* _Aim of the task_: Reproduce every line of text in the material below verbatim and in the same order. Leave the pictures out of your answer.
** Available data follows **
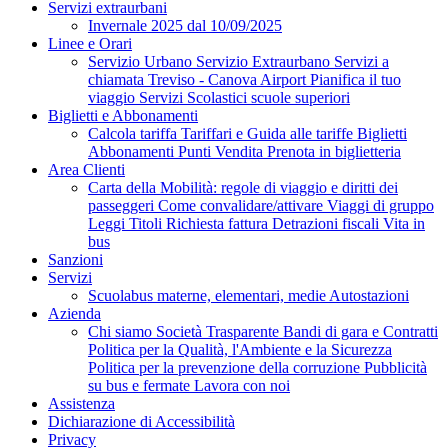
Servizi extraurbani
Invernale 2025 dal 10/09/2025
Linee e Orari
Servizio Urbano
Servizio Extraurbano
Servizi a
chiamata
Treviso - Canova Airport
Pianifica il tuo
viaggio
Servizi Scolastici scuole superiori
Biglietti e Abbonamenti
Calcola tariffa
Tariffari e Guida alle tariffe
Biglietti
Abbonamenti
Punti Vendita
Prenota in biglietteria
Area Clienti
Carta della Mobilità: regole di viaggio e diritti dei
passeggeri
Come convalidare/attivare
Viaggi di gruppo
Leggi Titoli
Richiesta fattura
Detrazioni fiscali
Vita in
bus
Sanzioni
Servizi
Scuolabus materne, elementari, medie
Autostazioni
Azienda
Chi siamo
Società Trasparente
Bandi di gara e Contratti
Politica per la Qualità, l'Ambiente e la Sicurezza
Politica per la prevenzione della corruzione
Pubblicità
su bus e fermate
Lavora con noi
Assistenza
Dichiarazione di Accessibilità
Privacy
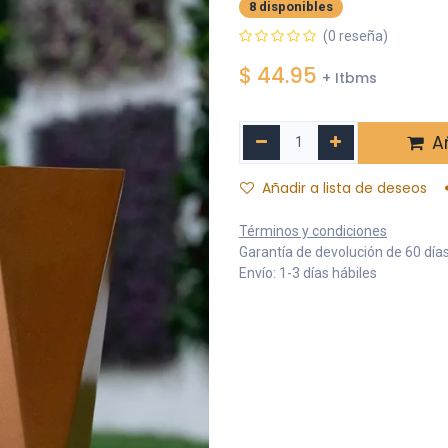
8 disponibles
(0 reseña)
$
44.95
+ Itbms
Añ
Añadir a lista de deseos
Términos y condiciones
Garantía de devolución de 60 día
Envío: 1-3 días hábiles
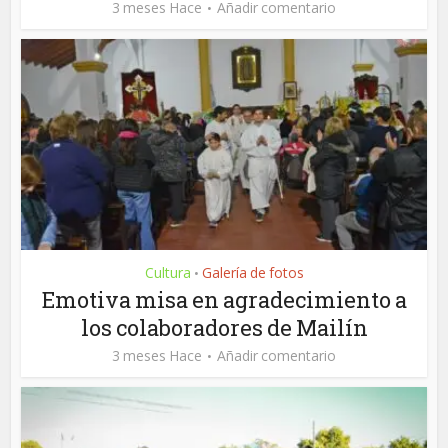
3 meses Hace
Añadir comentario
Cultura
Galería de fotos
•
Emotiva misa en agradecimiento a
los colaboradores de Mailín
3 meses Hace
Añadir comentario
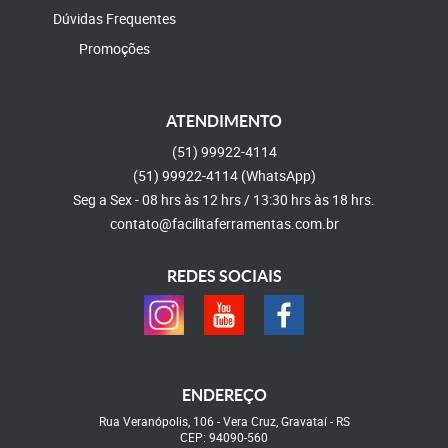
Dúvidas Frequentes
Promoções
ATENDIMENTO
(51)
99922-4114
(51)
99922-4114
(WhatsApp)
Seg a Sex - 08 hrs às 12 hrs / 13:30 hrs às 18 hrs.
contato@facilitaferramentas.com.br
REDES SOCIAIS
ENDEREÇO
Rua Veranópolis, 106
-
Vera Cruz, Gravataí
-
RS
CEP: 94090-560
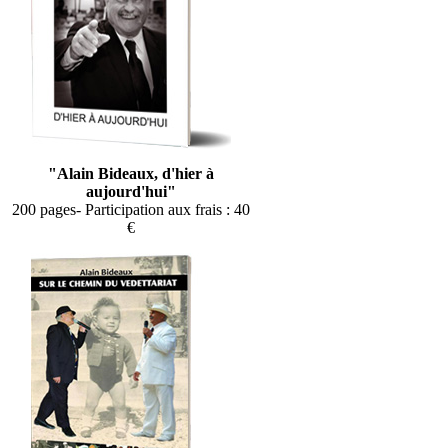
"Alain Bideaux, d'hier à
aujourd'hui"
200 pages- Participation aux frais : 40
€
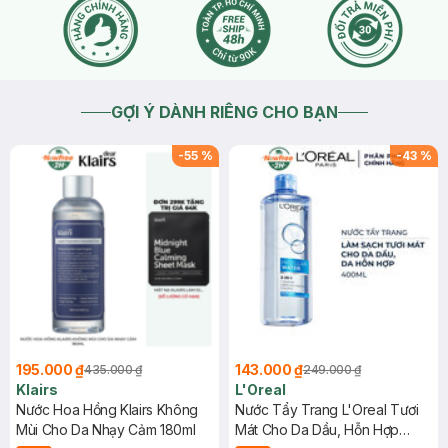
GỢI Ý DÀNH RIÊNG CHO BẠN
-
55
%
-
43
%
195.000 ₫
143.000 ₫
435.000 ₫
249.000 ₫
Klairs
L'Oreal
Nước Hoa Hồng Klairs Không
Nước Tẩy Trang L'Oreal Tươi
Mùi Cho Da Nhạy Cảm 180ml
Mát Cho Da Dầu, Hỗn Hợp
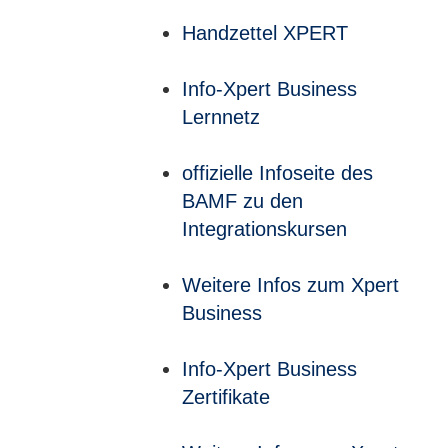
Handzettel XPERT
Info-Xpert Business
Lernnetz
offizielle Infoseite des
BAMF zu den
Integrationskursen
Weitere Infos zum Xpert
Business
Info-Xpert Business
Zertifikate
** End of Available data **
* _Result of this task_:
Servizi extraurbani
Invernale 2025 dal 10/09/2025
Linee e Orari
Servizio Urbano
Servizio Extraurbano
Servizi a
chiamata
Treviso - Canova Airport
Pianifica il tuo
viaggio
Servizi Scolastici scuole superiori
Biglietti e Abbonamenti
Calcola tariffa
Tariffari e Guida alle tariffe
Biglietti
Abbonamenti
Punti Vendita
Prenota in biglietteria
Area Clienti
Carta della Mobilità: regole di viaggio e diritti dei
passeggeri
Come convalidare/attivare
Viaggi di gruppo
Leggi Titoli
Richiesta fattura
Detrazioni fiscali
Vita in
bus
Sanzioni
Servizi
Scuolabus materne, elementari, medie
Autostazioni
Azienda
Chi siamo
Società Trasparente
Bandi di gara e Contratti
Politica per la Qualità, l'Ambiente e la Sicurezza
Politica per la prevenzione della corruzione
Pubblicità
su bus e fermate
Lavora con noi
Assistenza
Dichiarazione di Accessibilità
Privacy
8 disponibles
(0 reseña)
$
44.95
+ Itbms
Añ
Añadir a lista de deseos
Términos y condiciones
Garantía de devolución de 60 día
Envío: 1-3 días hábiles
3 meses Hace
Añadir comentario
Cultura
Galería de fotos
•
Emotiva misa en agradecimiento a
los colaboradores de Mailín
3 meses Hace
Añadir comentario
Dúvidas Frequentes
Promoções
ATENDIMENTO
(51)
99922-4114
(51)
99922-4114
(WhatsApp)
Seg a Sex - 08 hrs às 12 hrs / 13:30 hrs às 18 hrs.
contato@facilitaferramentas.com.br
REDES SOCIAIS
ENDEREÇO
Rua Veranópolis, 106
-
Vera Cruz, Gravataí
-
RS
CEP: 94090-560
"Alain Bideaux, d'hier à
aujourd'hui"
200 pages- Participation aux frais : 40
€
GỢI Ý DÀNH RIÊNG CHO BẠN
-
55
%
-
43
%
195.000 ₫
143.000 ₫
435.000 ₫
249.000 ₫
Klairs
L'Oreal
Nước Hoa Hồng Klairs Không
Nước Tẩy Trang L'Oreal Tươi
Mùi Cho Da Nhạy Cảm 180ml
Mát Cho Da Dầu, Hỗn Hợp
Handzettel XPERT
Info-Xpert Business
Lernnetz
offizielle Infoseite des
BAMF zu den
Integrationskursen
Weitere Infos zum Xpert
Business
Info-Xpert Business
Zertifikate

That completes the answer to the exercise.